Dopo 33 anni un altro Brunetti indosserà la maglia del Taranto: vorrebbe fargli un augurio particolare?

«Si, sono stato già informato della sua presenza. Qualche tifoso mi ha chiesto se fosse mio figlio: no, non lo è ma già che si chiami come me è un buon segno. Spero sia di buon auspicio. Oltretutto è anche un difensore come me. A lui il mio in bocca al lupo. Il mio augurio, naturalmente, vale per tutti i componenti della rosa, perché Taranto è una piazza importante. È una città che ha fame e che merita tanto e i giocatori ne devono essere coscienti».

A Taranto, negli ultimi decenni, si sono perse intere generazioni di tifosi, come si possono recuperare?
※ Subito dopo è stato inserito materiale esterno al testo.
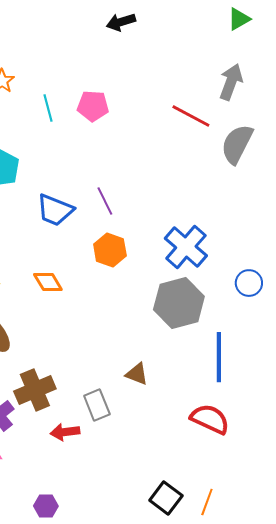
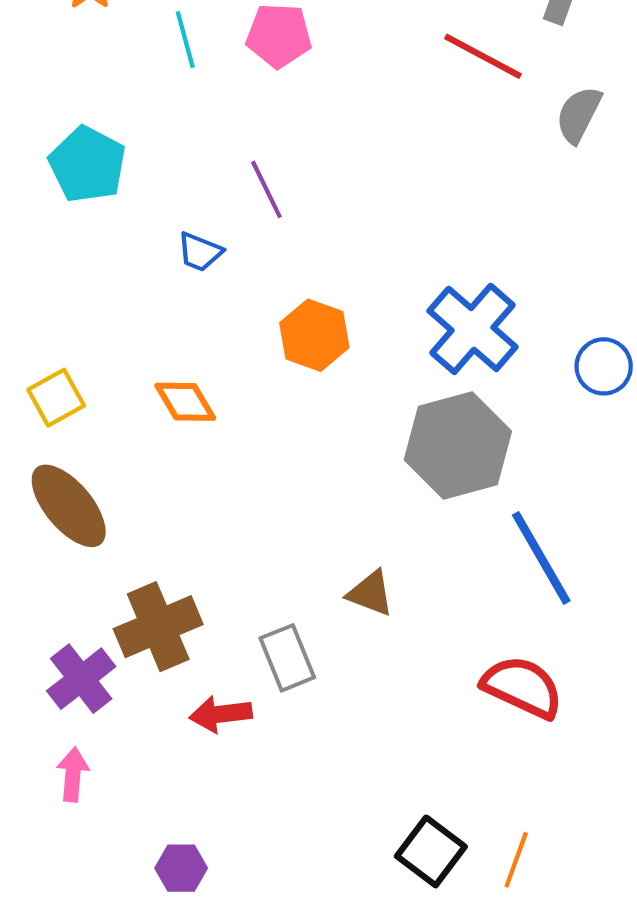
gray semicircle: (237, 144) -> (579, 115), size x0.7
purple line: (105, 201) -> (266, 189), moved
blue trapezoid: (55, 210) -> (200, 252), size x0.6
blue circle: (249, 283) -> (604, 366), moved
blue line: (219, 357) -> (541, 558), turned -30

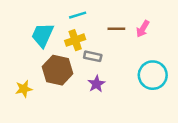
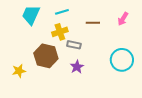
pink arrow: (143, 29) -> (123, 19), moved
cyan trapezoid: (43, 35) -> (31, 15), moved

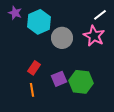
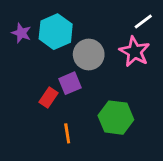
purple star: (15, 13) -> (21, 33), moved
purple square: (59, 79) -> (70, 83), moved
orange line: (32, 90) -> (67, 133), moved

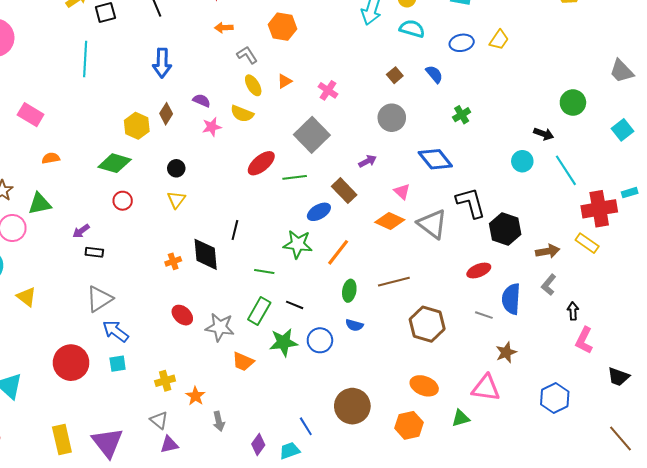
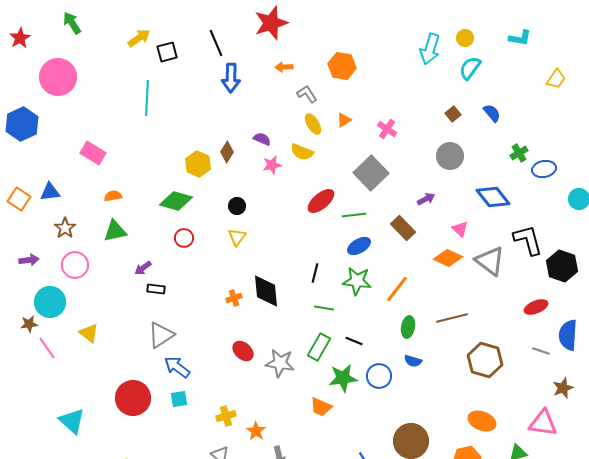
cyan semicircle: (412, 29) -> (470, 68), turned -70
blue ellipse: (462, 43) -> (544, 169), moved
blue arrow: (162, 63) -> (231, 78), moved
green triangle: (40, 204) -> (115, 231), moved
blue ellipse: (319, 212) -> (359, 246), moved
black line: (235, 230) -> (315, 273), moved
orange trapezoid: (243, 362) -> (321, 407), moved

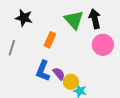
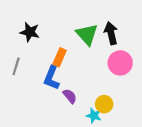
blue L-shape: (43, 71) -> (51, 78), moved
yellow circle: (71, 82) -> (104, 104), moved

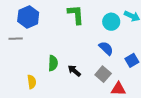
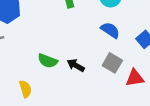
green semicircle: (53, 63) -> (48, 61), turned 119

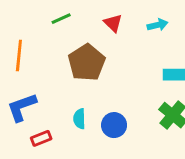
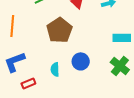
blue circle: (114, 125) -> (81, 61), moved

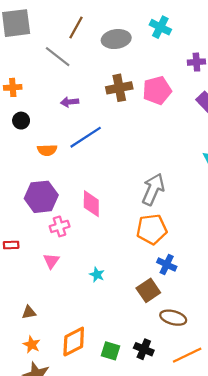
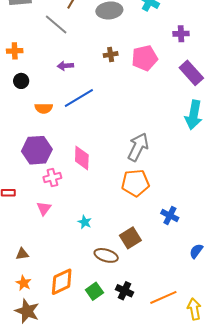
brown cross: (119, 88) -> (111, 54), size x0.6
blue cross: (167, 264) -> (170, 216), moved
brown ellipse: (173, 318) -> (106, 255), moved
green square: (111, 351) -> (94, 291), turned 36

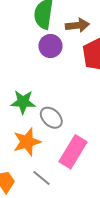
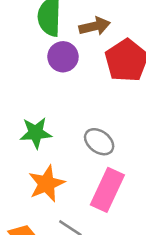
gray ellipse: (51, 118) -> (99, 142), moved

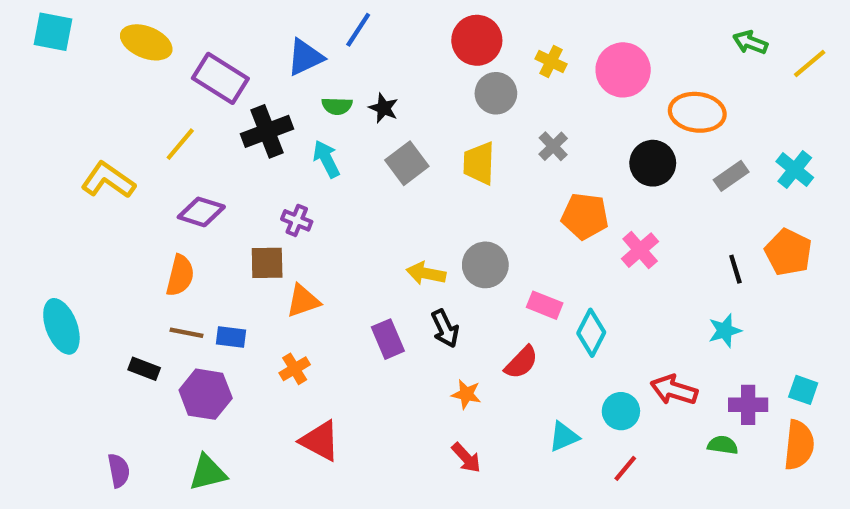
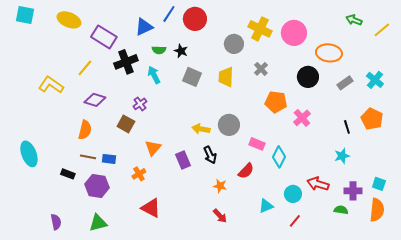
red circle: (477, 40) -> (195, 19), moved
yellow cross: (551, 61) -> (260, 29), size x1.6
gray square: (407, 163) -> (192, 77), turned -30
purple cross: (297, 220) -> (140, 104), turned 32
brown square: (267, 263) -> (126, 124), turned 30
orange triangle: (303, 301) -> (153, 148), moved, turned -30

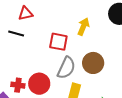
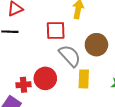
gray semicircle: (66, 68) -> (70, 56), turned -55

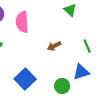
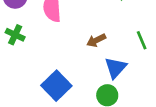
blue triangle: (81, 72) -> (115, 68), moved, turned -30

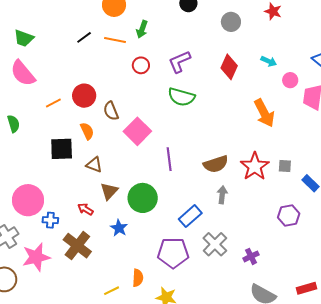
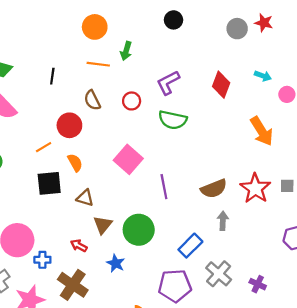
gray circle: (231, 22) -> (237, 29), moved
black line: (84, 37) -> (52, 76), moved, turned -42
red circle: (141, 65) -> (132, 101), moved
orange line: (53, 103) -> (44, 147), moved
brown semicircle: (111, 111) -> (92, 100), moved
purple cross: (251, 256) -> (258, 284), turned -35

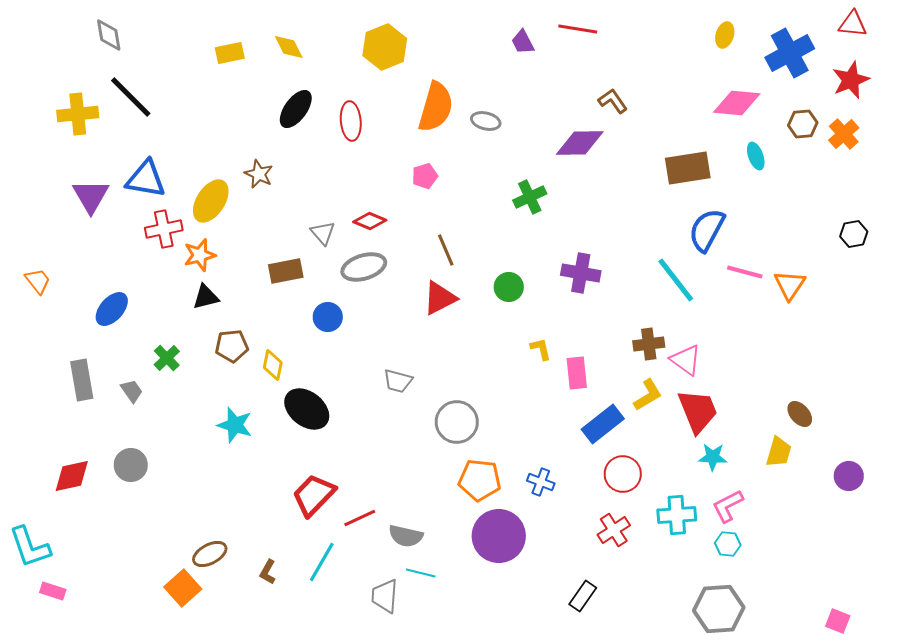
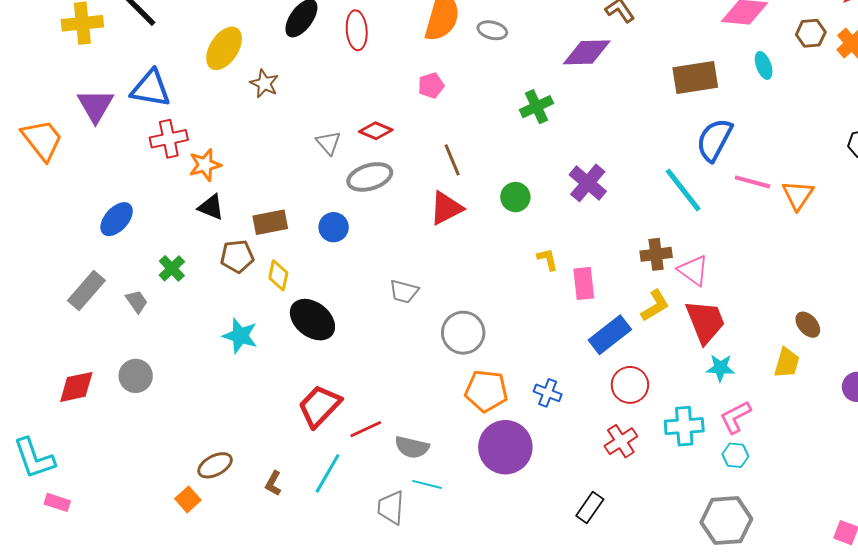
yellow ellipse: (211, 201) -> (224, 48), moved
brown rectangle: (286, 271) -> (270, 222), moved
purple cross: (581, 273) -> (588, 183), turned 30
orange trapezoid: (38, 281) -> (42, 140), moved, size x1.6
black triangle: (206, 297) -> (211, 207), turned 36
gray rectangle: (82, 380) -> (86, 290), turned 51
orange square: (183, 588) -> (188, 499), size x0.7

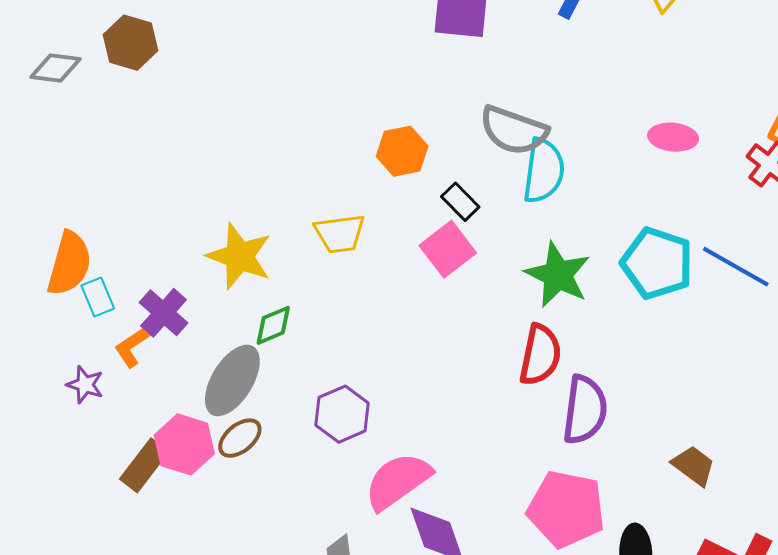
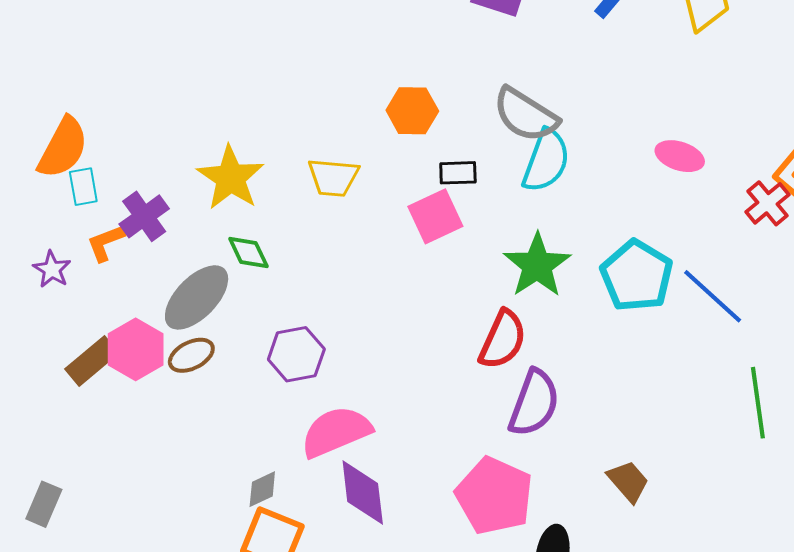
black rectangle: (460, 202) -> (458, 173), turned -60
green diamond: (273, 325) -> (248, 253), turned 75

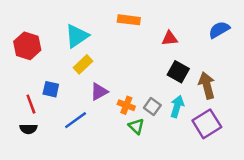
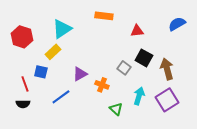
yellow rectangle: (83, 64) -> (53, 52), moved
gray square: (152, 106) -> (124, 68), moved
cyan arrow: (177, 106) -> (139, 96), moved
green triangle: (136, 126) -> (116, 109), moved

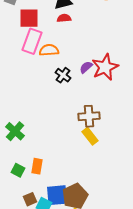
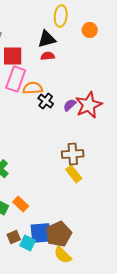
black cross: (63, 75) -> (46, 101), moved
orange rectangle: (37, 166) -> (21, 204), turned -56

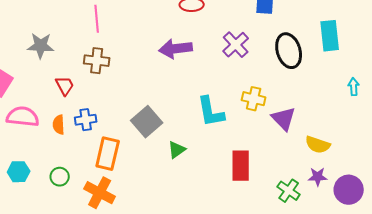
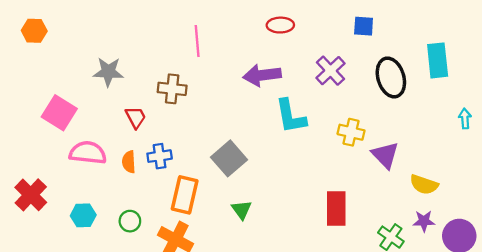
pink line: (97, 19) -> (197, 41), moved
cyan L-shape: (211, 112) -> (291, 116), moved
green triangle: (177, 150) -> (242, 210), moved, turned -30

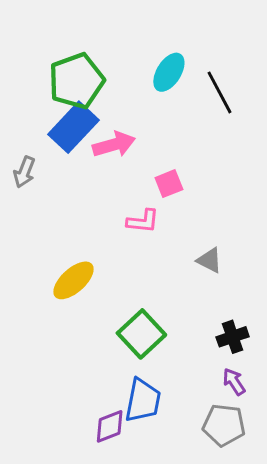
«Purtroppo molti tifosi sono rimasti delusi da qualche società un po’ ballerina e dai risultati che non sono arrivati. A una fine segue sempre un inizio. Con questa nuova dirigenza bisognerà ripartire più forti che mai. Sarà necessario essere positivi e ottimisti. La presenza di una società forte e di uno stadio all’avanguardia saranno elementi che aiuteranno la rinascita. Chi ben incomincia e a metà dell’opera, anche se vincere non è facile e chiamarsi Taranto non basta. I tifosi devono rimanere vicino al club e faranno la differenza. Ricordo ancora ai miei tempi che quando c’erano poche persone allo Iacovone non si scendeva sotto i 12.000, 15.000 spettatori. Nelle partite di cartello anche 22.000, 25.000».

I tarantini la ricordano con grande affetto, anche a distanza di 33 anni e non solo per il gol da oltre 75 metri al Pescara…

«Preciso che i metri sono 78, ma quel gol lo metterei all’ultimo posto. Sono ricordato per quel che ho dato. Ero un difensore grintoso, arcigno e ho segnato gol importanti contro Avellino, Parma, Ancona, Reggiana e con la Juventus in Coppa Italia. A Taranto ho vissuto momenti bellissimi. In quegli anni la Serie B era una A2 con campioni come Bierhoff o Balbo. Se mi trasferissi a Taranto e mi candidassi a sindaco, probabilmente verrei eletto».

Da quanto tempo non ha modo di passeggiare a Taranto?

«Tanti, troppi anni. Tornerei volentieri. Mi piacerebbe che la società possa invitarmi quando verrà inaugurato il nuovo “Iacovone”. Sarà una festa per tutti, anche per noi che abbiamo vissuto in altri momenti le vicende del Taranto».